* What the exercise asks:
Leave out the pictures and output exactly the lines below from the one with "a - 1 \right)" down to the one with "Create a new", both of them included.

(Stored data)
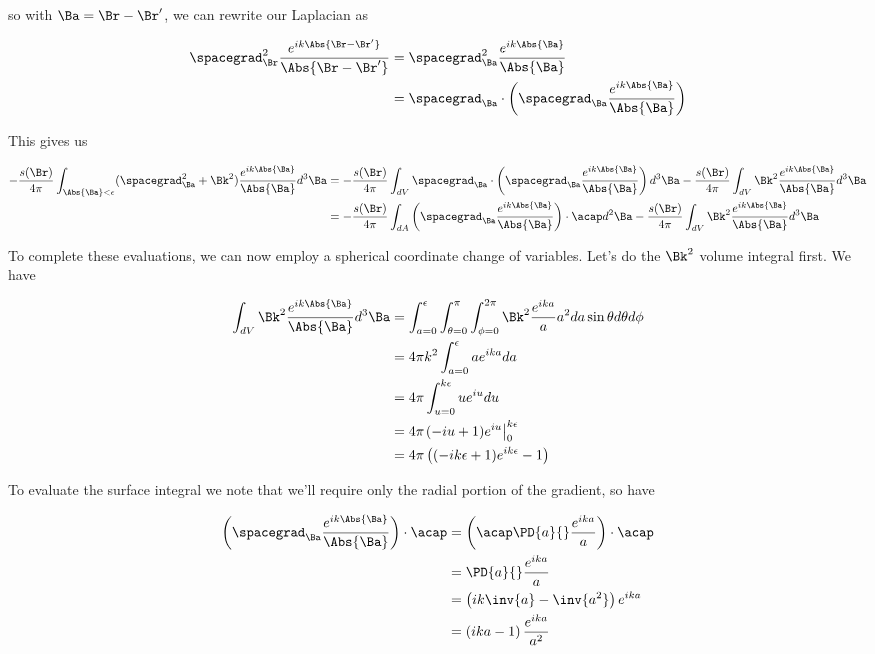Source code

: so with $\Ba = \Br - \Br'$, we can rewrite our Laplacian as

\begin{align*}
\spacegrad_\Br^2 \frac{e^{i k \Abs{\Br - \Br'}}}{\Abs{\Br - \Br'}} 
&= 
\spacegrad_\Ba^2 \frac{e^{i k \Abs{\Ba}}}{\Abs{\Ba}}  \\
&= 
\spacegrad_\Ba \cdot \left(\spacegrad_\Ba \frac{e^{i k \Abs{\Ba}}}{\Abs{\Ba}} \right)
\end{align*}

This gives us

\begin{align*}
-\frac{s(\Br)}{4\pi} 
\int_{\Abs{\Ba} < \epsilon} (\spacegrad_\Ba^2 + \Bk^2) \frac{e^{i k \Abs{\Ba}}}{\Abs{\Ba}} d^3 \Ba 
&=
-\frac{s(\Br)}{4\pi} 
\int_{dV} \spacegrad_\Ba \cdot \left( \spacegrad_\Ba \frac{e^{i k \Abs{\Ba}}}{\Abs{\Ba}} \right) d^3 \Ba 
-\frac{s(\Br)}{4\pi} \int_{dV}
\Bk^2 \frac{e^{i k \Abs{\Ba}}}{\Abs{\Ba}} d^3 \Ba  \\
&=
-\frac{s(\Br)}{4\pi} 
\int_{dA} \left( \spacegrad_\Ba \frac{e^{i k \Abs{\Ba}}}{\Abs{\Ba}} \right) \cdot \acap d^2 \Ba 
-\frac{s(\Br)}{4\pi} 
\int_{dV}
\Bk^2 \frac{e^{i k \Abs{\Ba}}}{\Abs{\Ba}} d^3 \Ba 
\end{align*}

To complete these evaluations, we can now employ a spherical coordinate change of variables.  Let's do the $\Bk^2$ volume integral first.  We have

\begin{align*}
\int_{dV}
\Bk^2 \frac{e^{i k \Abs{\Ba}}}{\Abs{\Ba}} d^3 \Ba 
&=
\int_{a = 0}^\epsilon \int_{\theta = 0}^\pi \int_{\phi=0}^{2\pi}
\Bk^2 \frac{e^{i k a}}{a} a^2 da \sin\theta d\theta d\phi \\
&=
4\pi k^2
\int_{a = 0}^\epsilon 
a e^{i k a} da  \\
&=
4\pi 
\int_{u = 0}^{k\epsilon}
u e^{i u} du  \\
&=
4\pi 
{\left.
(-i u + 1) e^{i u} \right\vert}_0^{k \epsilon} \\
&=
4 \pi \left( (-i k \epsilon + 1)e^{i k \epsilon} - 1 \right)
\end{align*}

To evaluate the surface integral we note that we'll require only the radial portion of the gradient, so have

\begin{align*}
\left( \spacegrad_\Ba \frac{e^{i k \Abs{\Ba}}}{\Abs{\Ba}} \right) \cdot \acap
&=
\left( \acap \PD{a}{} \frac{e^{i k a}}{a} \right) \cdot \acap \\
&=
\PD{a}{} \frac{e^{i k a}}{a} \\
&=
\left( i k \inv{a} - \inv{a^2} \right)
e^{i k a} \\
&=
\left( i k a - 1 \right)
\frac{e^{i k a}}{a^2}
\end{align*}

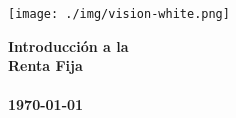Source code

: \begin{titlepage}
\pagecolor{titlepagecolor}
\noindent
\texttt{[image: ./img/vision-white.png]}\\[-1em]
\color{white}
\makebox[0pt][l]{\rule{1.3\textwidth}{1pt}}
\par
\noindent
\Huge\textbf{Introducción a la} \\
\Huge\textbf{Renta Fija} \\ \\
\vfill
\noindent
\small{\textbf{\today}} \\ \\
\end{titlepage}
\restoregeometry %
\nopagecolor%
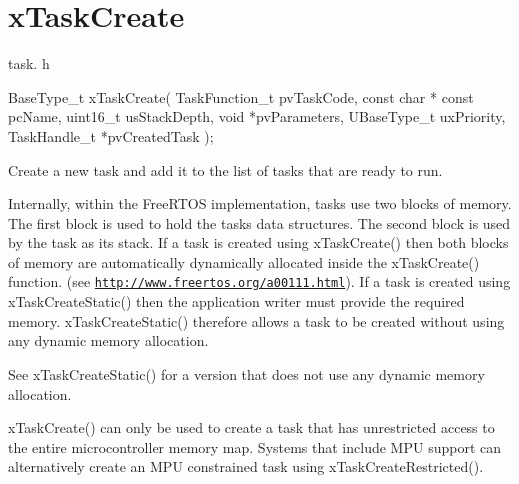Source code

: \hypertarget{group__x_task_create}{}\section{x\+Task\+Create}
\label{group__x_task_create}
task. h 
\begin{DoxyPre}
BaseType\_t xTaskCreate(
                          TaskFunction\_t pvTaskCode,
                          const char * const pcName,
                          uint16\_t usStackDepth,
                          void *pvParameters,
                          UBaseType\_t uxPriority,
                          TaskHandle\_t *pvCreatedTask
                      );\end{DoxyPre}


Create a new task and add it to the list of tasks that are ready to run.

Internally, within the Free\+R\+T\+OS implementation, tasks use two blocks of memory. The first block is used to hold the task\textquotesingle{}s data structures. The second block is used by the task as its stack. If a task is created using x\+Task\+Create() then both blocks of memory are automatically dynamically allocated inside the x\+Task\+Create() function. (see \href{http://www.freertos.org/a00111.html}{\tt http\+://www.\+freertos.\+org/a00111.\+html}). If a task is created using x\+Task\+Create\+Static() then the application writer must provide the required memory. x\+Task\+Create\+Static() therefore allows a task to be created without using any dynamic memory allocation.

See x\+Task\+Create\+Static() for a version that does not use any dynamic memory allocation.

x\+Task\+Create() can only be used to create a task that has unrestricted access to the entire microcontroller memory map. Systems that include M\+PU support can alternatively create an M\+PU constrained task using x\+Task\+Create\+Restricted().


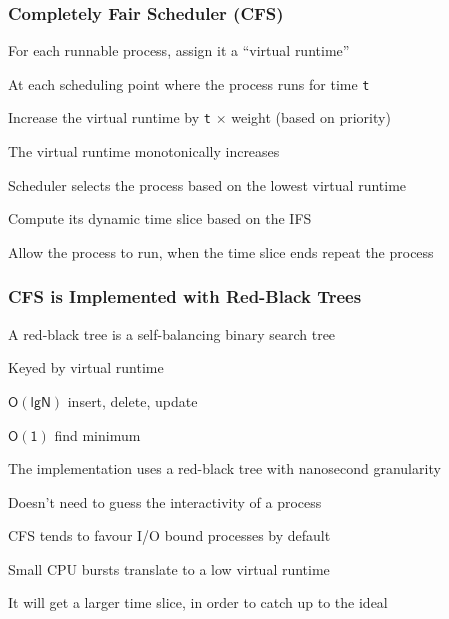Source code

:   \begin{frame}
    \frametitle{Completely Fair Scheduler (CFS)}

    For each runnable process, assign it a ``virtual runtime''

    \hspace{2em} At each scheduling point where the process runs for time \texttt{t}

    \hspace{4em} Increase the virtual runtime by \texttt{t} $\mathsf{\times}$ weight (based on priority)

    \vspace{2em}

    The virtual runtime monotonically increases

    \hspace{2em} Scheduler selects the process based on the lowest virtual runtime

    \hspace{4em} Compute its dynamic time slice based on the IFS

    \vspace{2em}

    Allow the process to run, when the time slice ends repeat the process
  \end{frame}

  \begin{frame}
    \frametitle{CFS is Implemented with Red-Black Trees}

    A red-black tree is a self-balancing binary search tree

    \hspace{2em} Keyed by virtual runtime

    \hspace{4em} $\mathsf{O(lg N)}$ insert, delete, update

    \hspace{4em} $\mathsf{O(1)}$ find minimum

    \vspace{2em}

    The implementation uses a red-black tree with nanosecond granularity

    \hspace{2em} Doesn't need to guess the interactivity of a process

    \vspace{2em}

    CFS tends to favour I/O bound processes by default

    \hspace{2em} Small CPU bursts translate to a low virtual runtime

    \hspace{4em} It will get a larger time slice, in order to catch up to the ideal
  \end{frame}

* Written response:
\left( i k a - 1 \right)
\frac{e^{i k a}}{a^2}
\end{align*}

Source code

: \begin{titlepage}
\pagecolor{titlepagecolor}
\noindent
\texttt{[image: ./img/vision-white.png]}\\[-1em]
\color{white}
\makebox[0pt][l]{\rule{1.3\textwidth}{1pt}}
\par
\noindent
\Huge\textbf{Introducción a la} \\
\Huge\textbf{Renta Fija} \\ \\
\vfill
\noindent
\small{\textbf{\today}} \\ \\
\end{titlepage}
\restoregeometry %
\nopagecolor%
Source code

: \hypertarget{group__x_task_create}{}\section{x\+Task\+Create}
\label{group__x_task_create}
task. h 
\begin{DoxyPre}
BaseType\_t xTaskCreate(
                          TaskFunction\_t pvTaskCode,
                          const char * const pcName,
                          uint16\_t usStackDepth,
                          void *pvParameters,
                          UBaseType\_t uxPriority,
                          TaskHandle\_t *pvCreatedTask
                      );\end{DoxyPre}


Create a new task and add it to the list of tasks that are ready to run.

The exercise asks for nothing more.